When we stop calling school choice and vouchers a satanic idea maybe we can have a real debate about it. Milton Friedman explains his revolutionary idea from 50 years ago in the linked article.
“The fundamental thing that’s wrong with our present setup of elementary and secondary schooling is that it’s a case in which the government is subsidizing a product,” he says. “If you subsidize the producers, as we do in schooling, they have every incentive to have a status quo, and a non-progressive system, because they are a monopoly.”

Friedman finds it unfair that a mother who sends her child to private school should also have to pay to educate children whose parents send them to public school — an injustice made more egregious in his view by the fact that the private school mom probably has more money and so has already paid more in taxes.

But he is just as ticked off by what he sees as the great unfairness to poor kids.

“It’s very clear that the people who suffer most in our present system are people in the slums — blacks, Hispanics, the poor, the underclass.”

When I ask him about the “achievement gap” separating low-scoring black and Latino students from better-scoring whites and Asians, he blames my “friends in the union.”

“They are running a system that maximizes the gap in performance. . . Tell me, where is the gap between the poor and rich wider than it is in schooling? A more sensible education system, one that is based on the market, would stave off the division of this country into haves and have-nots; it would make for a more egalitarian society because you’d have more equal opportunities for education.”

But how would overburdened minimum-wage workers be expected to find the time to research a slew of school options, I ask — hearing the patronizing tone of my question as it crosses my lips.

“Who’s in a better position?” Friedman asks.
...
“In the last 10 years, the amount spent per child on schooling has more than doubled after allowing for inflation. There’s been absolutely no improvement as far as I can see in the quality of education. . . .
The system you have is like a sponge. It will absorb the extra money. Because the incentives are wrong.

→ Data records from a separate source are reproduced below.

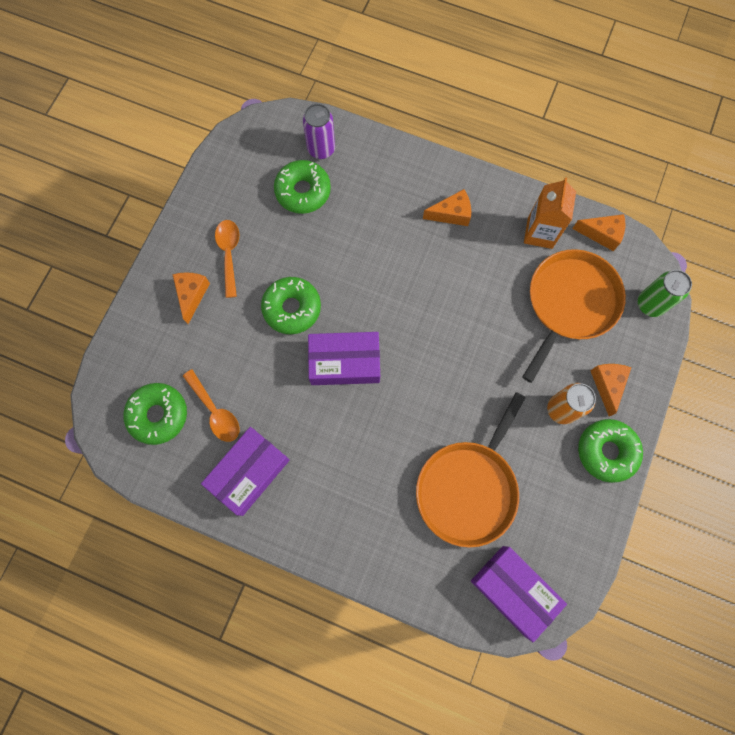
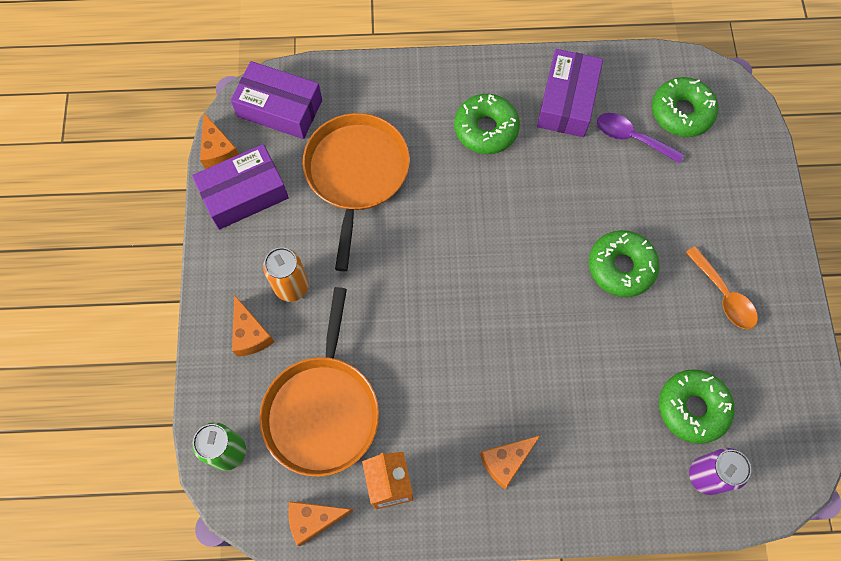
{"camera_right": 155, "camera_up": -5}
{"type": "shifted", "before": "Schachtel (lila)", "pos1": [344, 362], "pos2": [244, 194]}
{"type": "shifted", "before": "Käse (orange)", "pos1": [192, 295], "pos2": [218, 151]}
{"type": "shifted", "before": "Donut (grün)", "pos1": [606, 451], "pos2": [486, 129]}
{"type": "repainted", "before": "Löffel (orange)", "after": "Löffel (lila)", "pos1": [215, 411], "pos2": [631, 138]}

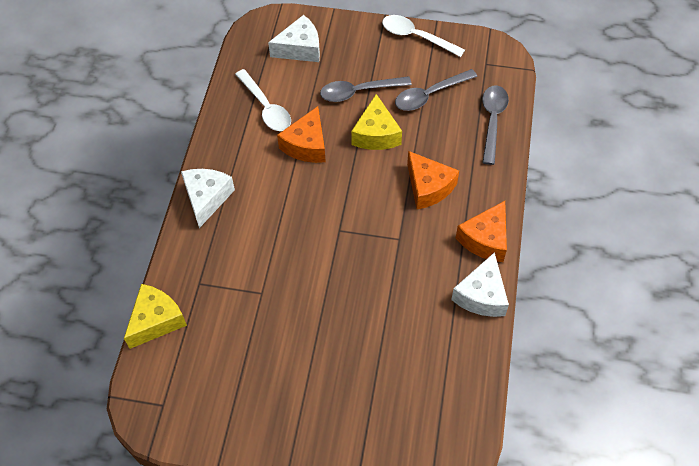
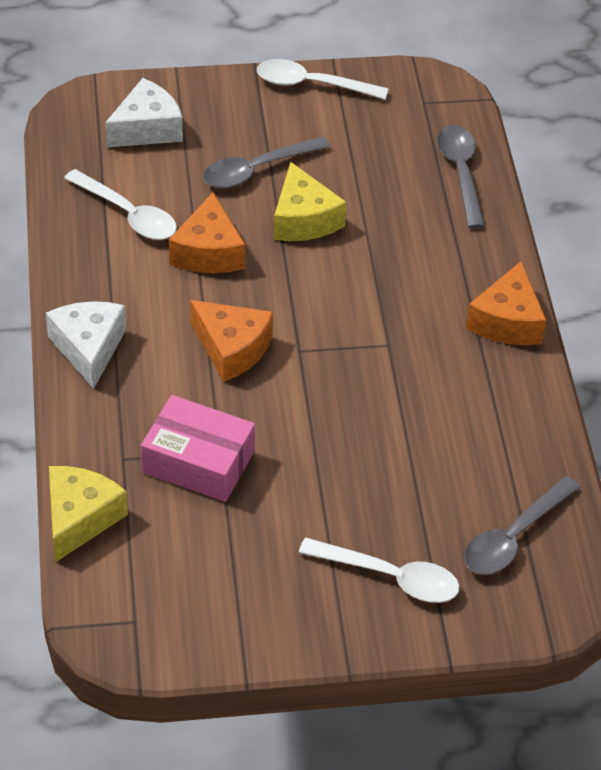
{"camera_right": -20, "camera_up": -10}
{"type": "new", "after": "Schachtel (rosa)", "pos2": [198, 462]}
{"type": "shifted", "before": "Käse (orange)", "pos1": [428, 187], "pos2": [232, 349]}
{"type": "new", "after": "Löffel (weiß)", "pos2": [390, 577]}
{"type": "shifted", "before": "Löffel (grau)", "pos1": [429, 95], "pos2": [514, 537]}
{"type": "gone", "before": "Käse (weiß)", "pos1": [481, 295]}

“Would you really rather have your automobile produced by a government agency? Do you really prefer the post office to FedEx? Why do people have this irrational attachment to a socialist system?”

Friedman says that Americans have benefited enormously from free market competition in virtually every other part of their lives. He thinks it’s a matter of time before consumers demand the same right to choose how their children’s minds will be nourished as they do in deciding what food to feed them.